▶ [WHAT THIS TASK INVOLVES]:
Please update these rows so that "scientific name" becomes "species" everywhere, with nothing else changed.
--- RECORDS PROVIDED ---
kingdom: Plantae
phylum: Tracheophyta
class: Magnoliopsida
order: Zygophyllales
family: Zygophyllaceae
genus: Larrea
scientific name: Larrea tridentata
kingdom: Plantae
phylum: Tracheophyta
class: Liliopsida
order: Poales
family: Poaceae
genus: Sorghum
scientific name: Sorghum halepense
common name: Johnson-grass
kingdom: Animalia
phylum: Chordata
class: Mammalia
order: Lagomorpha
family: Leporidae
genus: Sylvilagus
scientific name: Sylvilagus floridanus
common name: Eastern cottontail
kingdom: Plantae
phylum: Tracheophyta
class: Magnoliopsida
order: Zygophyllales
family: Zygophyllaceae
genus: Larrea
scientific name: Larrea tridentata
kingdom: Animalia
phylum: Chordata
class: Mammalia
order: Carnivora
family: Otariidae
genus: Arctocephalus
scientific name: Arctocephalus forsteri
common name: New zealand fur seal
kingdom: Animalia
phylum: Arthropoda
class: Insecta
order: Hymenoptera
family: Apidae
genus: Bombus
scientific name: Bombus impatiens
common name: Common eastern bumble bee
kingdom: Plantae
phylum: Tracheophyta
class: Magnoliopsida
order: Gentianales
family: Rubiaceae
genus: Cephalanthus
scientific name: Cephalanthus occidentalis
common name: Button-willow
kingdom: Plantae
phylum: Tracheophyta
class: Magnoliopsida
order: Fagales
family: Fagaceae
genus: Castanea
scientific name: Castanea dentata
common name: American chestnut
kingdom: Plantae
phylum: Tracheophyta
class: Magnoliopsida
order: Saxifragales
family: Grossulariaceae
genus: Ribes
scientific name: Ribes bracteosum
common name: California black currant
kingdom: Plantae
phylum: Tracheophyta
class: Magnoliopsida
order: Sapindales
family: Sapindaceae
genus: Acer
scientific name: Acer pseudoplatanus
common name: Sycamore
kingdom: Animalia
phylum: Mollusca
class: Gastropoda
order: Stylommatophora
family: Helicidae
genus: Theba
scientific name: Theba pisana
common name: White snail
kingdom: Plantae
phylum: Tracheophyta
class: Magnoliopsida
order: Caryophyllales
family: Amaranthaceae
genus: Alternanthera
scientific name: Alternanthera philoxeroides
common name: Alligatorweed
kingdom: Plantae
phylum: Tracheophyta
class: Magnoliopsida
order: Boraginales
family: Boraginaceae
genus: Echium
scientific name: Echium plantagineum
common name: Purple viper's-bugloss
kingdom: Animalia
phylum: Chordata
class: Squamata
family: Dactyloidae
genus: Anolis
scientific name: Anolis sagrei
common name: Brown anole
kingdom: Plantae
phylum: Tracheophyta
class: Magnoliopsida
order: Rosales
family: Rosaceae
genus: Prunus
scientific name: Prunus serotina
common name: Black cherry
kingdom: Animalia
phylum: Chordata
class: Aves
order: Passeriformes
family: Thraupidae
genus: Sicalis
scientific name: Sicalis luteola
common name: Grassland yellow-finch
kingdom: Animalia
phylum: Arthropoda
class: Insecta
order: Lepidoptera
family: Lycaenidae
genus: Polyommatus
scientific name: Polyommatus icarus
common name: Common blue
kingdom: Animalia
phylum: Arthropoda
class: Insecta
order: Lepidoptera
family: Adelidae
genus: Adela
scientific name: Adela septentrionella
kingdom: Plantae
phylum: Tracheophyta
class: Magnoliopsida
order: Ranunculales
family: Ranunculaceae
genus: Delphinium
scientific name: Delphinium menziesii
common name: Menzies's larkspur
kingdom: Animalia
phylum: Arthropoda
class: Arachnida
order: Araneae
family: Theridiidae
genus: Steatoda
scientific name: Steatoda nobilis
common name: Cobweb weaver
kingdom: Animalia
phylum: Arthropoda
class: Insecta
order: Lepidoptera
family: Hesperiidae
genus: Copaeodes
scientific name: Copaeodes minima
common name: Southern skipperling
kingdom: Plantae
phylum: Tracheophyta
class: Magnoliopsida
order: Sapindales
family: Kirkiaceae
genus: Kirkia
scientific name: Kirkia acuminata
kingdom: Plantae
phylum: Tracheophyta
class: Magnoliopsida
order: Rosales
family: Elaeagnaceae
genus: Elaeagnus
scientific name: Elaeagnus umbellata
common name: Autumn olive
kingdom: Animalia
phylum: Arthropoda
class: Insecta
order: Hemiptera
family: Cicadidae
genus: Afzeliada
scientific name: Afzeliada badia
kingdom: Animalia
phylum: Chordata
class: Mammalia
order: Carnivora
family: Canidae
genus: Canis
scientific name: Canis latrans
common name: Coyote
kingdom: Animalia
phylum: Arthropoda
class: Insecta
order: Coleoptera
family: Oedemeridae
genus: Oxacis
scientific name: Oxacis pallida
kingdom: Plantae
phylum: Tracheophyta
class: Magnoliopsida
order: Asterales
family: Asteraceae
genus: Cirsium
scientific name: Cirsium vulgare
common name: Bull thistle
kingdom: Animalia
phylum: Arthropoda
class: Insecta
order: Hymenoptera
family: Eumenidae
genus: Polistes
---
▶ [THE SOLUTION]:
kingdom: Plantae
phylum: Tracheophyta
class: Magnoliopsida
order: Zygophyllales
family: Zygophyllaceae
genus: Larrea
species: Larrea tridentata
kingdom: Plantae
phylum: Tracheophyta
class: Liliopsida
order: Poales
family: Poaceae
genus: Sorghum
species: Sorghum halepense
common name: Johnson-grass
kingdom: Animalia
phylum: Chordata
class: Mammalia
order: Lagomorpha
family: Leporidae
genus: Sylvilagus
species: Sylvilagus floridanus
common name: Eastern cottontail
kingdom: Plantae
phylum: Tracheophyta
class: Magnoliopsida
order: Zygophyllales
family: Zygophyllaceae
genus: Larrea
species: Larrea tridentata
kingdom: Animalia
phylum: Chordata
class: Mammalia
order: Carnivora
family: Otariidae
genus: Arctocephalus
species: Arctocephalus forsteri
common name: New zealand fur seal
kingdom: Animalia
phylum: Arthropoda
class: Insecta
order: Hymenoptera
family: Apidae
genus: Bombus
species: Bombus impatiens
common name: Common eastern bumble bee
kingdom: Plantae
phylum: Tracheophyta
class: Magnoliopsida
order: Gentianales
family: Rubiaceae
genus: Cephalanthus
species: Cephalanthus occidentalis
common name: Button-willow
kingdom: Plantae
phylum: Tracheophyta
class: Magnoliopsida
order: Fagales
family: Fagaceae
genus: Castanea
species: Castanea dentata
common name: American chestnut
kingdom: Plantae
phylum: Tracheophyta
class: Magnoliopsida
order: Saxifragales
family: Grossulariaceae
genus: Ribes
species: Ribes bracteosum
common name: California black currant
kingdom: Plantae
phylum: Tracheophyta
class: Magnoliopsida
order: Sapindales
family: Sapindaceae
genus: Acer
species: Acer pseudoplatanus
common name: Sycamore
kingdom: Animalia
phylum: Mollusca
class: Gastropoda
order: Stylommatophora
family: Helicidae
genus: Theba
species: Theba pisana
common name: White snail
kingdom: Plantae
phylum: Tracheophyta
class: Magnoliopsida
order: Caryophyllales
family: Amaranthaceae
genus: Alternanthera
species: Alternanthera philoxeroides
common name: Alligatorweed
kingdom: Plantae
phylum: Tracheophyta
class: Magnoliopsida
order: Boraginales
family: Boraginaceae
genus: Echium
species: Echium plantagineum
common name: Purple viper's-bugloss
kingdom: Animalia
phylum: Chordata
class: Squamata
family: Dactyloidae
genus: Anolis
species: Anolis sagrei
common name: Brown anole
kingdom: Plantae
phylum: Tracheophyta
class: Magnoliopsida
order: Rosales
family: Rosaceae
genus: Prunus
species: Prunus serotina
common name: Black cherry
kingdom: Animalia
phylum: Chordata
class: Aves
order: Passeriformes
family: Thraupidae
genus: Sicalis
species: Sicalis luteola
common name: Grassland yellow-finch
kingdom: Animalia
phylum: Arthropoda
class: Insecta
order: Lepidoptera
family: Lycaenidae
genus: Polyommatus
species: Polyommatus icarus
common name: Common blue
kingdom: Animalia
phylum: Arthropoda
class: Insecta
order: Lepidoptera
family: Adelidae
genus: Adela
species: Adela septentrionella
kingdom: Plantae
phylum: Tracheophyta
class: Magnoliopsida
order: Ranunculales
family: Ranunculaceae
genus: Delphinium
species: Delphinium menziesii
common name: Menzies's larkspur
kingdom: Animalia
phylum: Arthropoda
class: Arachnida
order: Araneae
family: Theridiidae
genus: Steatoda
species: Steatoda nobilis
common name: Cobweb weaver
kingdom: Animalia
phylum: Arthropoda
class: Insecta
order: Lepidoptera
family: Hesperiidae
genus: Copaeodes
species: Copaeodes minima
common name: Southern skipperling
kingdom: Plantae
phylum: Tracheophyta
class: Magnoliopsida
order: Sapindales
family: Kirkiaceae
genus: Kirkia
species: Kirkia acuminata
kingdom: Plantae
phylum: Tracheophyta
class: Magnoliopsida
order: Rosales
family: Elaeagnaceae
genus: Elaeagnus
species: Elaeagnus umbellata
common name: Autumn olive
kingdom: Animalia
phylum: Arthropoda
class: Insecta
order: Hemiptera
family: Cicadidae
genus: Afzeliada
species: Afzeliada badia
kingdom: Animalia
phylum: Chordata
class: Mammalia
order: Carnivora
family: Canidae
genus: Canis
species: Canis latrans
common name: Coyote
kingdom: Animalia
phylum: Arthropoda
class: Insecta
order: Coleoptera
family: Oedemeridae
genus: Oxacis
species: Oxacis pallida
kingdom: Plantae
phylum: Tracheophyta
class: Magnoliopsida
order: Asterales
family: Asteraceae
genus: Cirsium
species: Cirsium vulgare
common name: Bull thistle
kingdom: Animalia
phylum: Arthropoda
class: Insecta
order: Hymenoptera
family: Eumenidae
genus: Polistes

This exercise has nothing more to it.